*Listed records:*
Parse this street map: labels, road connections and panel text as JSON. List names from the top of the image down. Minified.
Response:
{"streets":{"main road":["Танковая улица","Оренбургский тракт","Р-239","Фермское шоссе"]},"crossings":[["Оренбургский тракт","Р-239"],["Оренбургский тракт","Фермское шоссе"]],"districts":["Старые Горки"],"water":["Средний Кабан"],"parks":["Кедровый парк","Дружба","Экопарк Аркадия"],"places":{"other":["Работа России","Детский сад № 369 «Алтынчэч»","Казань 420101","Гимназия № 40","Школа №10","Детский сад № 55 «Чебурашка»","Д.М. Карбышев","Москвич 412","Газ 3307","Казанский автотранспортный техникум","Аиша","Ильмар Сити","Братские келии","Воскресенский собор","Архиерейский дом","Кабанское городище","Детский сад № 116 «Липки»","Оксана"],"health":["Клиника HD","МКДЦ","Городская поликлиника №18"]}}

* * *

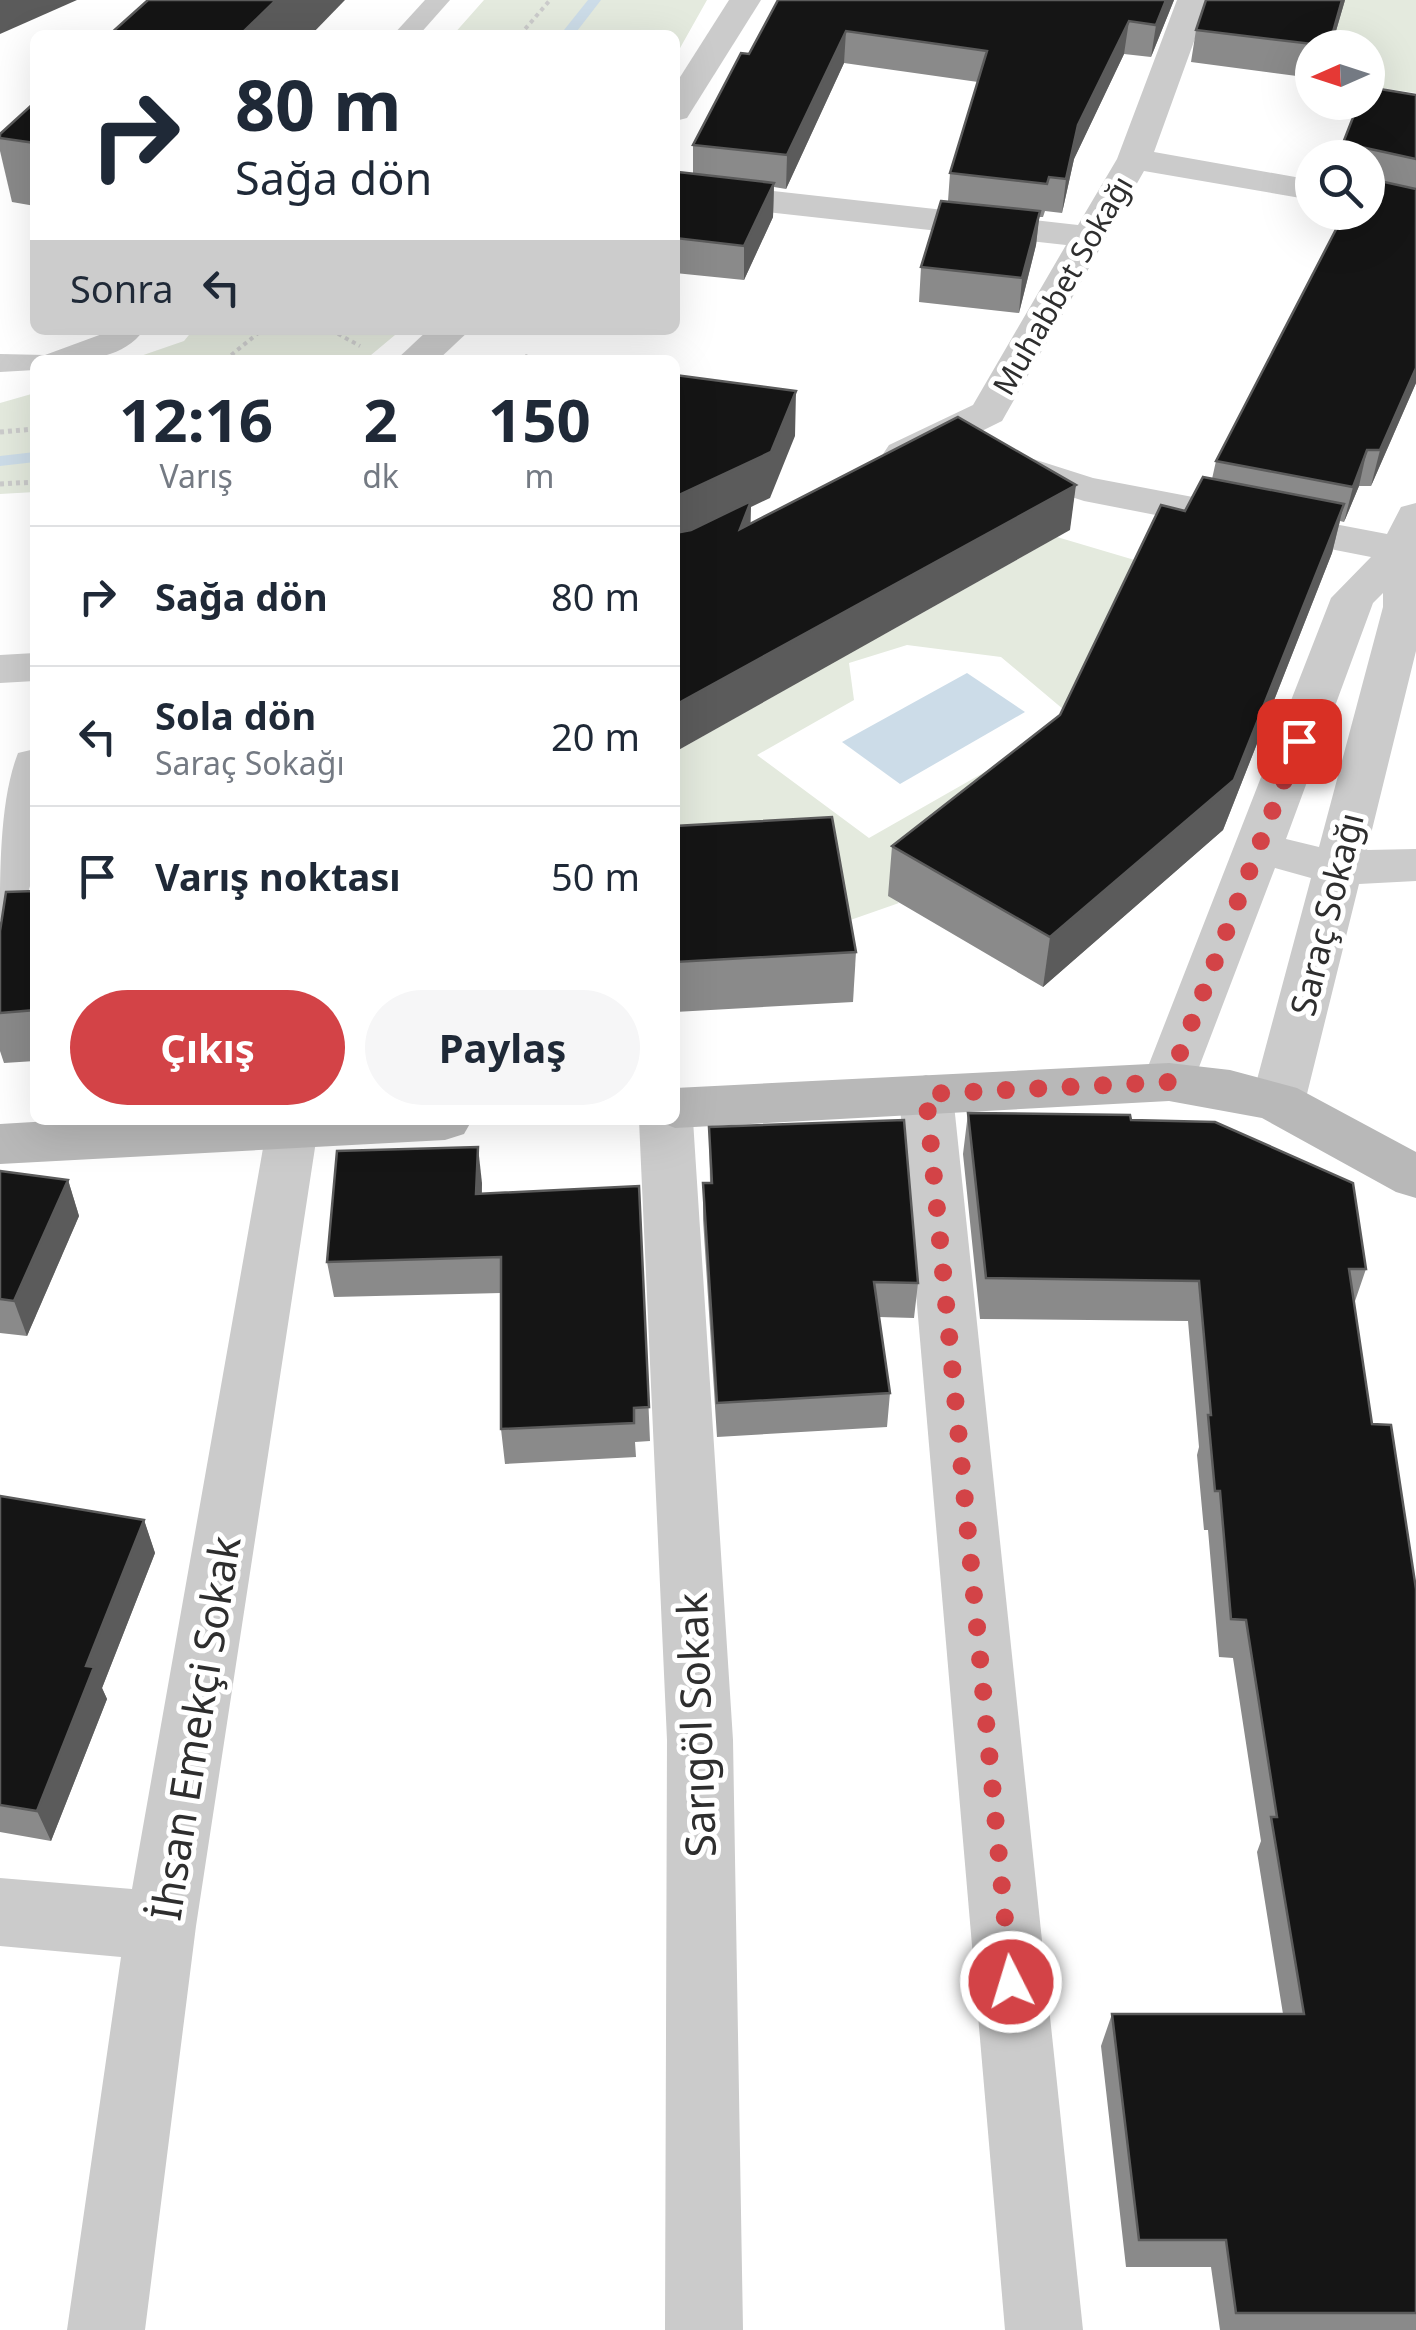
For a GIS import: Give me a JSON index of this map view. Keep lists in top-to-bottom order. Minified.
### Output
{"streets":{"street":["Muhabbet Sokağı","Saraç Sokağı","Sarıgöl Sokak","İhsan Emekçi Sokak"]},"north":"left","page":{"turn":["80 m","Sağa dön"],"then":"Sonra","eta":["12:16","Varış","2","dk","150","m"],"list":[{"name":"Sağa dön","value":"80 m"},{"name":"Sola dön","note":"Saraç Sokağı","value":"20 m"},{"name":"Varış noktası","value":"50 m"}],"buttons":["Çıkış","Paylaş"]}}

--

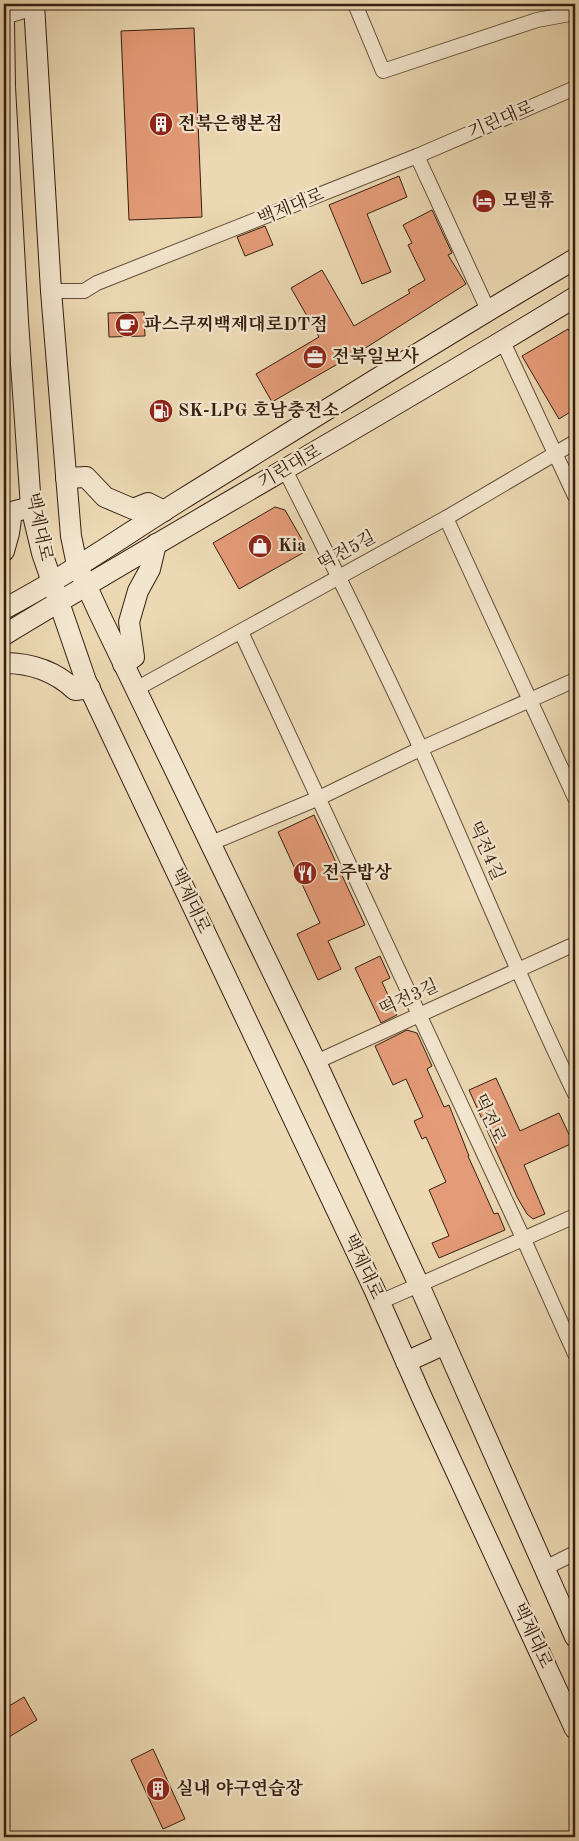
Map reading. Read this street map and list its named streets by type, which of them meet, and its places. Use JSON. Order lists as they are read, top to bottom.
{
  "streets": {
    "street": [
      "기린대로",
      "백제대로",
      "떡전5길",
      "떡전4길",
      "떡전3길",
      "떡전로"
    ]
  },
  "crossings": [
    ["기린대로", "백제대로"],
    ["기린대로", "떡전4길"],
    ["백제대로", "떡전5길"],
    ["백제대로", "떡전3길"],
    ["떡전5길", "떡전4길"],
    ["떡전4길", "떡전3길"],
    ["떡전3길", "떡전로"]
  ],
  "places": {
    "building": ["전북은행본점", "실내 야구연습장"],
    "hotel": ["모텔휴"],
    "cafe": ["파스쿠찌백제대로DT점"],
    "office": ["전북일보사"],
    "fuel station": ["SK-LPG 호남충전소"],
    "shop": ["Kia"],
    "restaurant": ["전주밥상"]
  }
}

*Work to complete:*
Work out how many lines of the records contain the word "Minified", and give only that number.

*Task result:*
2